Amazon SageMaker Unified Studio¶
Amazon SageMaker Unified Studio is a unified development experience that brings together AWS data, analytics, artificial intelligence (AI), and machine learning (ML) services. It provides a place to build, deploy, execute, and monitor end-to-end workflows from a single interface. This helps drive collaboration across teams and facilitate agile development.
Airflow provides operators to orchestrate Notebooks, Querybooks, and Visual ETL jobs within SageMaker Unified Studio Workflows.
Prerequisite Tasks¶
To use these operators, you must do a few things:
Create a SageMaker Unified Studio domain and project, following the instruction in AWS documentation.

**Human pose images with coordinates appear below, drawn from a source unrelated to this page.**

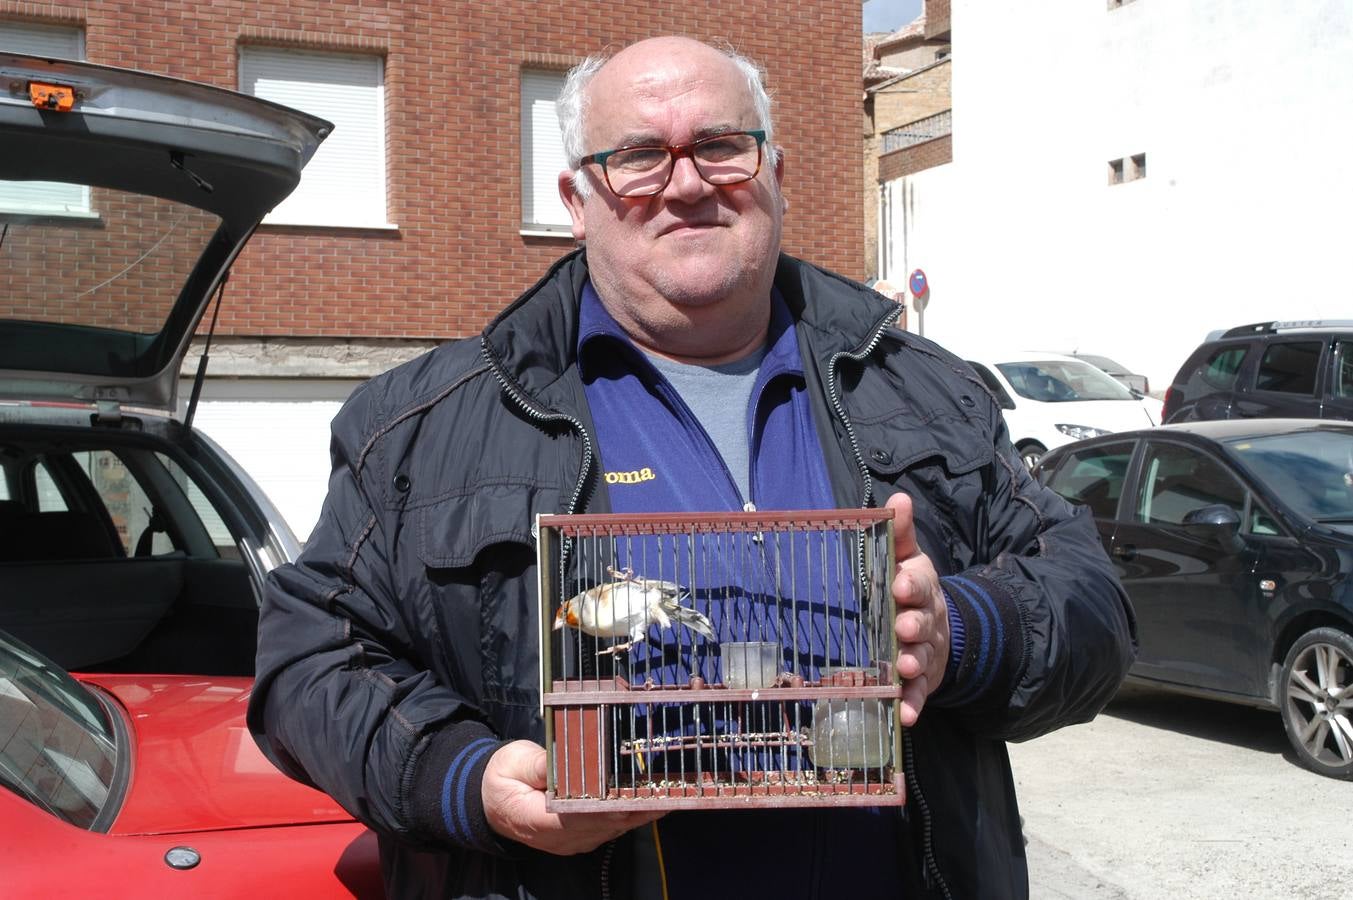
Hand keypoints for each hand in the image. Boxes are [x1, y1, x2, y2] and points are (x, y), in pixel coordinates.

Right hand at [482, 740, 663, 854]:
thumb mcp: (513, 763)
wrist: (492, 803)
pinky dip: (632, 813)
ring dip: (640, 811)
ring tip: (669, 790)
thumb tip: (562, 761)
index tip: (635, 792)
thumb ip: (539, 765)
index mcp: (538, 820)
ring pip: (614, 829)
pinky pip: (612, 828)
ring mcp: (573, 841)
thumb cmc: (502, 778)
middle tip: (666, 788)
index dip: (610, 805)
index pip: (581, 816)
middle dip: (636, 806)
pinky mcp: (583, 836)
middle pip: (606, 824)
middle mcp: (561, 838)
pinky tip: (653, 798)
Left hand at [887, 491, 949, 726]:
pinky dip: (913, 705)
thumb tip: (898, 498)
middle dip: (914, 625)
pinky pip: (919, 694)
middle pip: (923, 624)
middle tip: (902, 627)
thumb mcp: (908, 559)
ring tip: (903, 667)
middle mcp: (928, 622)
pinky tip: (904, 716)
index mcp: (922, 589)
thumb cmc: (911, 590)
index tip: (900, 582)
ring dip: (914, 664)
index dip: (912, 584)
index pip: (920, 583)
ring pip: (923, 659)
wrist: (940, 629)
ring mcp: (928, 653)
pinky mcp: (924, 681)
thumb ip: (900, 533)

Within your project: * Navigate to the “Compute > Workflow environments” tab, and click “Create” to create a new MWAA environment. * Create a Notebook, Querybook, or Visual ETL job and save it to your project.
Operators¶
Create an Amazon SageMaker Unified Studio Workflow¶
To create an Amazon SageMaker Unified Studio workflow to orchestrate your notebook, querybook, and visual ETL runs you can use
SageMakerNotebookOperator
.
amazon/tests/system/amazon/aws/example_sagemaker_unified_studio.py
notebook_path = "test_notebook.ipynb" # This should be the path to your .ipynb, .sqlnb, or .vetl file in your project.
run_notebook = SageMakerNotebookOperator(
task_id="run-notebook",
input_config={"input_path": notebook_path, "input_params": {}},
output_config={"output_formats": ["NOTEBOOK"]}, # optional
compute={
"instance_type": "ml.m5.large",
"volume_size_in_gb": 30,
}, # optional
termination_condition={"max_runtime_in_seconds": 600}, # optional
tags={}, # optional
wait_for_completion=True, # optional
waiter_delay=5, # optional
deferrable=False, # optional
executor_config={ # optional
"overrides": {"containerOverrides": {"environment": mock_mwaa_environment_params}}
},
)